Segundo Nilson, o planejamento de Suape leva em consideração que o ramal pernambucano da Transnordestina estaria finalizado em 2028. Atualmente, este eixo é um grande imbróglio apesar da pressão política e empresarial para o empreendimento sair do papel. Somente para o leitor ter ideia, são várias questões sem respostas, como quem vai construir a ferrovia. Para 2024, o Orçamento Geral da União (OGU) destina cerca de R$ 450 milhões para o empreendimento que precisa de uma quantia estimada em R$ 5 bilhões para ser concluído. 

“Há uma necessidade de integração de Suape ao interior via Transnordestina. É muito importante esta interligação para integrar com outros territórios de Pernambuco e estados vizinhos. Isso é estratégico para Pernambuco”, conta o economista da Ceplan Ademilson Saraiva, que participou da elaboração do Plano Diretor Suape 2035. Ele cita alguns polos que poderiam se integrar com Suape, como o de confecções, do Agreste, o do médio Pajeú – formado por Serra Talhada – que tem atacadistas fortes – e Afogados da Ingazeira, entre outros.

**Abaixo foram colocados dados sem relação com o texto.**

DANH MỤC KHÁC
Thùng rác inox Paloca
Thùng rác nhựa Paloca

Ademilson acrescenta: “Suape adquire uma nova perspectiva de futuro com a Transnordestina, tirando o porto da dependência do ramal rodoviário para escoar a produção do interior como um todo, facilitando as exportações e a troca de bens e mercadorias entre o interior do Estado, o litoral e alguns Estados próximos”. 

Ademilson afirma que, nos próximos anos, também está previsto um aumento da movimentação de cargas via cabotagem – navegação entre os portos brasileiros – e que para Suape passar melhor por este momento era importante ter uma ferrovia. 

A construção do ramal ferroviário de Pernambuco também traria outro empreendimento considerado “estruturador” no Plano Diretor: o terminal de minérios, que também depende da conclusão da ferrovia para operar, pois o minério de ferro seria transportado, por trilhos, do Sul do Piauí até Suape. E só faz sentido ter um terminal, se houver como o minério chegar, por ferrovia, ao porto. 

O plano diretor, segundo Ademilson Saraiva, também aponta cadeias produtivas emergentes que podem ser desenvolvidas em Suape, como a produção de energia eólica integrada com a de H2V. “A expectativa é de que  a produção do H2V fique próxima aos portos”, comenta Ademilson. 

Um dos motivos que fez Suape crescer foi o ordenamento na exploração das suas áreas e conservação de outras, todos previsto nos primeiros plano diretor da estatal. O planejamento ajudou Suape porque foi feito de olho no futuro. E agora estas novas diretrizes do Plano Diretor 2035, que foi concluído em dezembro do ano passado, vão dar o norte da instituição nos próximo anos.